The Central Bank of Nigeria sold a total of $9.4 billion worth of foreign exchange on the foreign exchange market during the first 6 months of 2022. This compares to $5.8 billion sold in the first half of 2021.
This is according to the data published by the main bank in its semi-annual economic report.
The central bank of Nigeria intervenes in the foreign exchange market through spot and forward sales at investor and exporter windows, directly to SMEs and through their Small and Medium Enterprises (SMEs) and Interbank Market Intervention Sales. Secondary (SMIS).
Why you need to know: The central bank sells currencies as part of its intervention policy in the foreign exchange market.
- He does this to control the price of the currency by selling more when he needs a stronger naira or buying when he thinks the naira is strong.
- However, further currency intervention by the central bank suggests that the main bank is burning Nigeria’s reserves that may have been used for other purposes.
- It also reveals how much liquidity there is in the official forex market, which helps to determine whether parallel market prices are overvalued or need further devaluation.
FX Sales Breakdown: According to the central bank, it sold a total of $9.4 billion in the first half of the year with 47.5% or $4.38 billion sold through the sports market. The media that he sold at the current price of the day.
- Another $4.3 billion was sold through forward sales representing 52% of total sales.
- The bank also revealed that the breakdown of spot sales includes $2.07 billion sold at the Investors and Exporters (I&E) window, $856.81 million for invisibles,
- Another $834.74 million was sold to Small and Medium Enterprises (SMEs) and Interbank Sales of Secondary Market Intervention (SMIS) totaled US$622.92 million
In addition to selling, the central bank He also buys forex, saying he bought about $1.3 billion in the first half of the year.
- “In contrast, the Bank purchased US$1,325.43 million during the review period, resulting in a net sale of US$7,903.83 million” stated.

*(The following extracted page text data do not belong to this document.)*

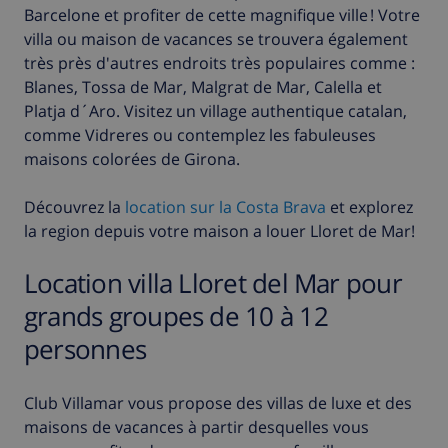
Barcelone et profiter de cette magnifique ville ! Votre
villa ou maison de vacances se trouvera également
très près d'autres endroits très populaires comme :
Blanes, Tossa de Mar, Malgrat de Mar, Calella et
Platja d´Aro. Visitez un village authentique catalan,
comme Vidreres ou contemplez les fabuleuses
maisons colorées de Girona.
Découvrez la
location sur la Costa Brava
et explorez
la region depuis votre maison a louer Lloret de Mar!
Location villa Lloret del Mar pour
grands groupes de 10 à 12
personnes
Club Villamar vous propose des villas de luxe et des
maisons de vacances à partir desquelles vous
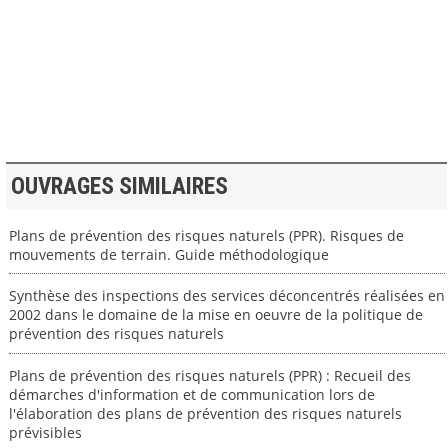
>> VOIR LA BIBLIOTHEQUE
OUVRAGES SIMILAIRES
Plans de prévention des risques naturels (PPR). Risques de
mouvements de terrain. Guide méthodologique
Synthèse des inspections des services déconcentrés réalisées en
2002 dans le domaine de la mise en oeuvre de la politique de
prévention des risques naturels
Plans de prévention des risques naturels (PPR) : Recueil des
démarches d'information et de communication lors de
l'élaboration des plans de prévention des risques naturels
prévisibles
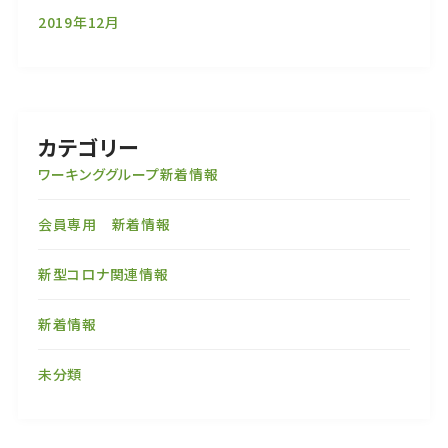
2019年12月
カテゴリー
ワーキンググループ新着情報
会員専用 新着情報
新型コロナ関連情報
新着情報
未分類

- Likewise, in the forward segment the sum of US$ 7,000 million matured, while at the end of June 2022 US$ 5,800 million were outstanding.
Trade in the I&E window: The main bank also provided transaction details and the importer and exporter window where forex is officially sold.
- Market Turnover at the Investors and Exporters Window In the first half of 2022, the turnover of transactions at the I&E window amounted to $16.1 billion, compared to US$10.7 billion in the corresponding period of 2021.
- This suggests that more currency transactions took place in the first half of the year compared to the same period last year.
- The central bank also revealed that it posted transaction turnover of just $213.3 billion as of the end of June 2022. It plans to generate around $200 billion in export revenue.
Our interpretation: The demand for Nigerian foreign exchange at the official investor and exporter window continues to be largely serviced by the central bank.
- Although, at $9 billion, it’s supporting the market at the same level it did in the Covid year of 2020, it’s still not enough to meet demand.
- This is reinforced by the exchange rate disparity between the official and parallel market exchange rates.